To help limit the spread of the coronavirus, Indy Parks will continue to work with state, city, and health department officials to evaluate possible reopening dates for our services and amenities. Please visit parks.indy.gov for the latest news on open, closed, and restricted amenities.
 
Don’t forget to stay updated on our virtual programs featuring park naturalists, animals, and our beautiful park surroundings.
 
Thank you.

Indy Parks

Dear All,

Mayor Joe Hogsett and Dr.

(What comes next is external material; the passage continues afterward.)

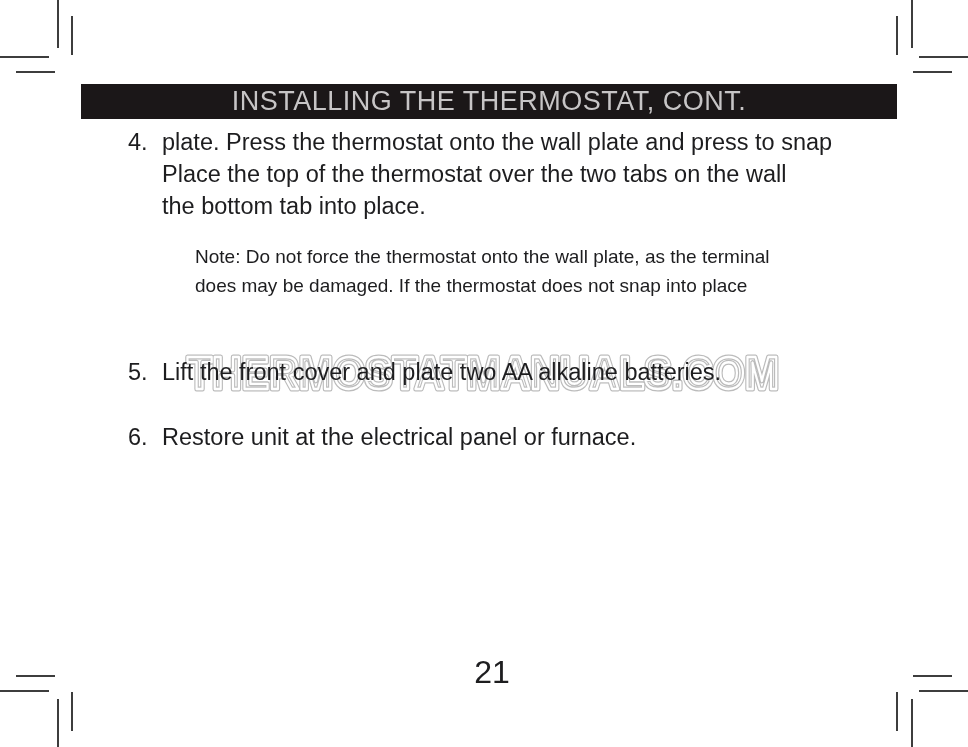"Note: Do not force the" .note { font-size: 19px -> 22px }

Virginia Caine, Marion County Public Health Department, have announced the next steps for Indianapolis’ reopening of the economy.  While many restrictions will still remain in place, some businesses may start reopening on Friday, May 15th, with additional changes possible on June 1st.

Attached is a summary flyer that spells out the next steps for you to check out.  Remember that wearing a face covering, washing your hands often, keeping a distance of six feet between yourself and others, and practicing other social distancing is still strongly encouraged.  Also, high-risk individuals as well as those over the age of 65 are still encouraged to stay at home.

I hope that this information is helpful.  Please feel free to pass it on to others in our City.  Don’t forget that you may always go to Indy.gov/covid to learn more.

Take care and be safe.

Sincerely,

Janice McHenry

 

To all our wonderful Mothers,

Happy Mother’s Day!

While this day may not be celebrated like we would all like, or like we have done in the past (and hopefully in the future), it is time to let Mothers know how special they all are, and how much what they do and have done for their children, grandchildren, and others is appreciated.

Wishing you all a pleasant, peaceful, and healthy day.  Take care and be safe!

Sincerely,

Janice McHenry

Dear All,

Registered voters in Marion County should have recently received an application to vote by Absentee Ballot in the June 2nd Primary Election.  In case you did not receive it or you have misplaced it, I have one attached.  You may also go to IndianaVoters.in.gov and click “Vote By Mail or Traveling Board”.  For the June Primary Election everyone may choose one of three methods of voting:  absentee vote by mail, early voting, or voting in person on June 2nd.  Every registered voter may vote by absentee this year, if you so desire.  Just remember that you must request your ballot by May 21st.

If you are not registered to vote or you still need to update your registration, you may do so online at indianavoters.in.gov.  The deadline to do this is Monday, May 4th.

Hope this information is helpful.  Please feel free to pass this on to others who may be interested.

Sincerely,

Janice McHenry

Dear All,

Attached is the press release from DPW (Department of Public Works) about restarting the Heavy Trash Collection Program on May 4th and the ToxDrop program on May 9th.  Households are still allowed two heavy trash items per month.  DPW asks for your patience as they have increased precautions as they pick up and also are anticipating more trash being put out this month.

ToxDrop will resume its regular schedule on May 9th at the Perry Township Government Center.  Since our Trader’s Point Collection Center is open the first Saturday of the month, it will not be open until June.  There are new precautions in effect for both those who are dropping off and the staff.  The press release does have more information about both heavy trash and ToxDrop.

Please feel free to forward this information on to others who may be interested.  This does apply to all of Marion County and not just our area.

Sincerely,

Janice McHenry 

May 1st, known as May Day, is a celebration of the return of spring.  You may have remembered as a child making paper “May Day Baskets” in school and putting paper flowers  (or dandelions and violets) in them.  Perhaps you put the small basket on a neighbor’s doorstep or gave them to your mother.  This is a very old European celebration and most likely had to do with ancient agricultural rituals.  On this day there also may be Maypole Dances with bright colored ribbons and a crowning of  a “Queen of May”.  Most often, baskets of flowers were given anonymously.

While the picture of the flowers are not in a basket and you know where they came from, I still wanted to take time to say “Happy May Day,”  hoping spring has returned and that we will have better times ahead.